A major problem in achieving tight glycemic control with insulin is hypoglycemia, which, in itself, carries a risk of complications.11 In a meta-analysis of 8432 critically ill adults, the risk of hypoglycemia with tight glycemic control was 13.7% vs 2.5% in the control group.111 In a recent, large randomized control trial investigating the efficacy of tight glycemic control in the critically ill, severe hypoglycemia was reported in 6.8% in the protocol arm vs 0.5% in the control arm.13 Although less frequent than hyperglycemia, hypoglycemia may also be part of the disease process.112,113 It is more common in those with sepsis, renal failure, or malignancy113 and is associated with worse outcomes.
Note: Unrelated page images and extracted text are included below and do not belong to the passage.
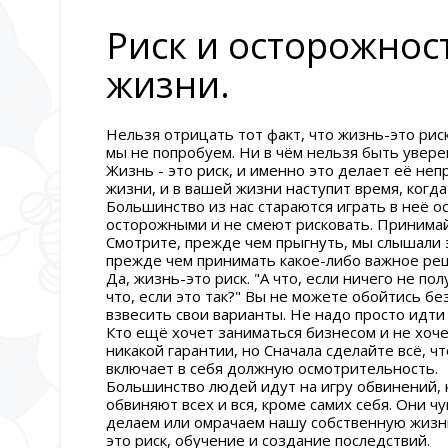
Риск и осторожнос
жизни.
Нельзя отрицать тот факт, что жизнь-это рис
мы не попробуем. Ни в чём нельзя быть увере
Жизнь - это риск, и именно это делает её неп
жизни, и в вашей жизни наступит время, когд
Большинство из нас стараются играть в неё 
осторожными и не смеют рисковать. Принимай 
Смотрите, прежде чем прыгнуть, мы слышали 
прежде чем принимать какое-либо важное реше
Да, жизнь-это риск. "А что, если ничего не пол
что, если это так?" Вы не можете обойтись б
взвесить свои варианты. Не надо просто идти
Кто ещё хочет заниматься бизнесом и не хоч
никакой гарантии, но Сначала сделайте всё, чт
включает в себя должную осмотрительность.
Большинство людей идут на игру обвинений, к
обвиняют всех и вся, кроме самих себя. Они чу
делаем или омрачаем нашу собственную жизнь
это риск, обучение и создание последствий.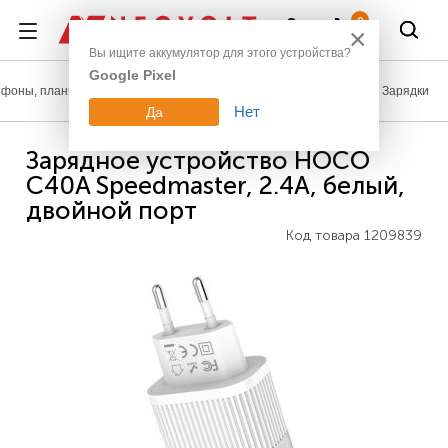
Войти
0
×
Вы ищите аккумулятор для этого устройства?
Google Pixel
фоны, планшеты, гаджеты
Зарядки, кабели, инструмент
Зарядки
Нет
Да
Зарядное устройство HOCO
C40A Speedmaster, 2.4A, белый,
двойной порт
Код товара
1209839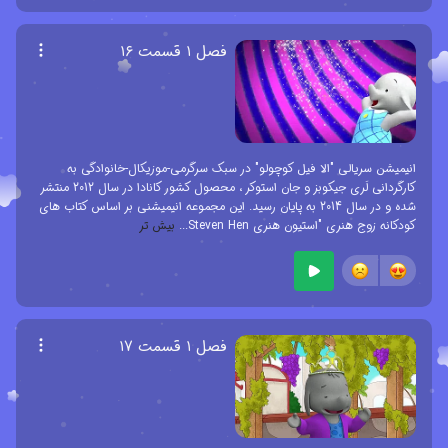
فصل ۱ قسمت ۱۶
انیمیشن سریالی "الا فیل کوچولو" در سبک سرگرمی-موزیکال-خانوادگی به
کارگردانی لَری جیکوبز و جان استوکر ، محصول کشور کانادا در سال 2012 منتشر
شده و در سال 2014 به پایان رسید. این مجموعه انیمیشنی بر اساس کتاب های
کودکانه زوج هنری "استیون هنری Steven Hen
...
بیش تر
فصل ۱ قسمت ۱۷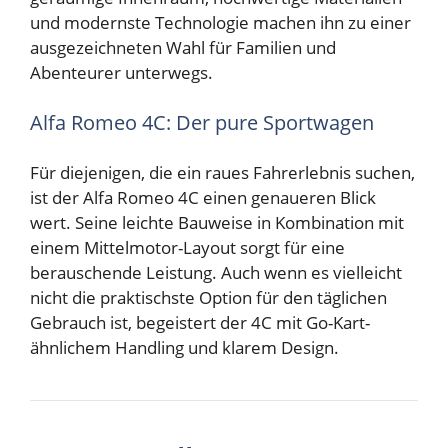
und modernste Technologie machen ihn zu einer
ausgezeichneten Wahl für Familien und
Abenteurer unterwegs.
Alfa Romeo 4C: Der pure Sportwagen
Für diejenigen, die ein raues Fahrerlebnis suchen,
ist der Alfa Romeo 4C einen genaueren Blick
wert. Seine leichte Bauweise in Kombination mit
einem Mittelmotor-Layout sorgt für eine
berauschende Leistung. Auch wenn es vielleicht
nicht die praktischste Option für den täglichen
Gebrauch ist, begeistert der 4C mit Go-Kart-
ähnlichem Handling und klarem Design.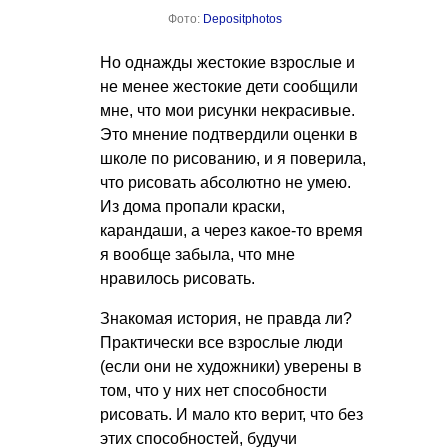
Фото:
Depositphotos
Но однажды жестокие взрослые и
не менее жестокие дети сообщили
мне, что мои рисунки некрасивые.
Это мнение подтвердили оценки в
школе по рисованию, и я поверила,
что рисовать абсолютно не умею.
Из дома пропали краски,
карандаши, а через какое-то время
я вообще забыла, что мне
нравилось рисовать.
Знакомая история, не правда ли?
Практически все взрослые люди
(если они не художники) уверены в
том, что у них нет способности
рисовать. И мало кто верит, что без
этих способностей, будучи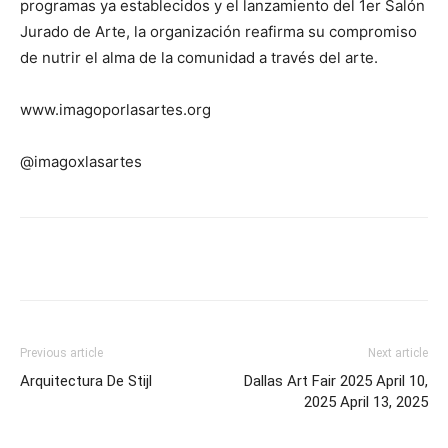
programas ya establecidos y el lanzamiento del 1er Salón
Jurado de Arte, la organización reafirma su compromiso
de nutrir el alma de la comunidad a través del arte.
www.imagoporlasartes.org
@imagoxlasartes
Previous article
Next article
Arquitectura De Stijl
Dallas Art Fair 2025 April 10,
2025 April 13, 2025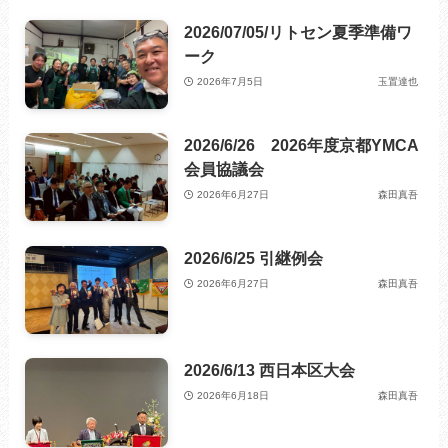
2026/07/05/リトセン夏季準備ワ
ーク
2026年7月5日
玉置達也
2026/6/26 2026年度京都YMCA
会員協議会
2026年6月27日
森田真吾
2026/6/25 引継例会
2026年6月27日
森田真吾
2026/6/13 西日本区大会
2026年6月18日
森田真吾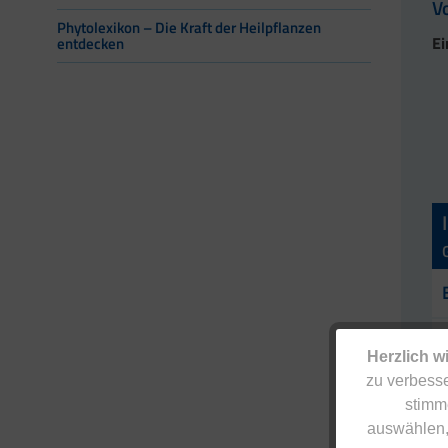
V
Phytolexikon – Die Kraft der Heilpflanzen
Ei
entdecken
Herzlich w
zu verbesse
stimm
auswählen,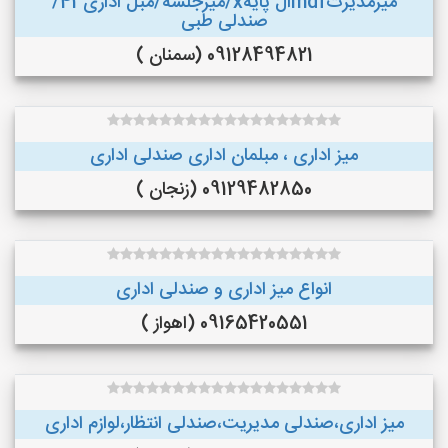
میزمدیرتmdfال پایهx/میزجلسه/مبل اداری43/
صندلی طبی
09128494821 (سمنان )
میز اداری ، مبلمان اداری صندلی اداری
09129482850 (زنجان )
انواع میز اداری و صندلی اداری
09165420551 (اهواز )
میز اداری،صندلی مدیریت،صندلی انتظار،لوازم اداری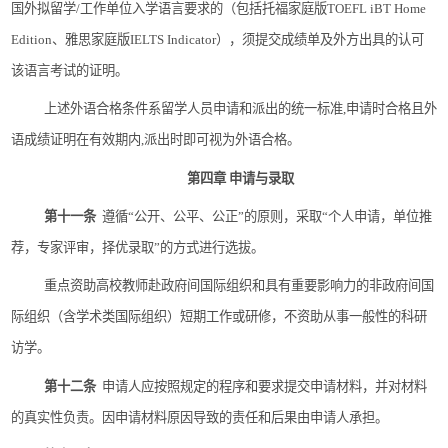
国外拟留学
/
工作单位入学语言要求的（包括托福家庭版
TOEFL iBT Home
Edition
、雅思家庭版
IELTS Indicator
），须提交成绩单及外方出具的认可
该语言考试的证明。
上述外语合格条件系留学人员申请和派出的统一
标准
,
申请
时合格且外
语成绩证明在有效期
内
,
派出
时即可视为外语合格。
第四章
申请与录取
第十一条
遵循
“
公开、公平、公正
”
的原则，采取
“
个人申请，单位推
荐，专家评审，择优录取
”
的方式进行选拔。
重点资助高校教师赴政府间国际组织和具有重要影响力的非政府间国
际组织（含学术类国际组织）短期工作或研修，不资助从事一般性的科研
访学。
第十二条
申请人应按照规定的程序和要求提交申请材料，并对材料
的真实性负责。因申请材料原因导致的责任和后果由申请人承担。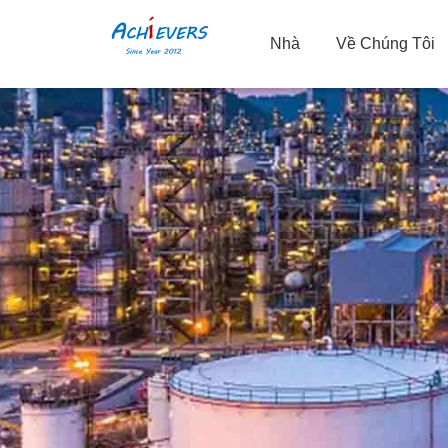
Nhà
Về Chúng Tôi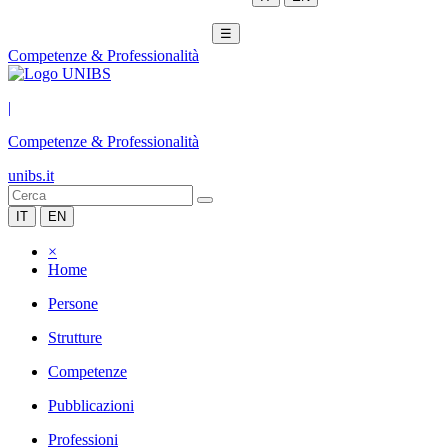
☰
Competenze & Professionalità
|
Competenze & Professionalità
unibs.it
IT
EN
×
Home
Persone
Strutture
Competenze
Pubblicazioni
Professioni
Tight glycemic control in traumatic brain injury is associated with lower cerebral glucose levels and raised glutamate and lactate:pyruvate ratios.114 Persistently low extracellular glucose levels were associated with a worse clinical outcome.115
In conclusion, hyperglycemia causes harm through a variety of mechanisms, and this damage is accentuated in the critically ill where there is concurrent activation of multiple inflammatory processes. There is broad consensus that hyperglycemia should be avoided, although optimal treatment end points remain to be clarified. Certainly, hypoglycemia should be avoided.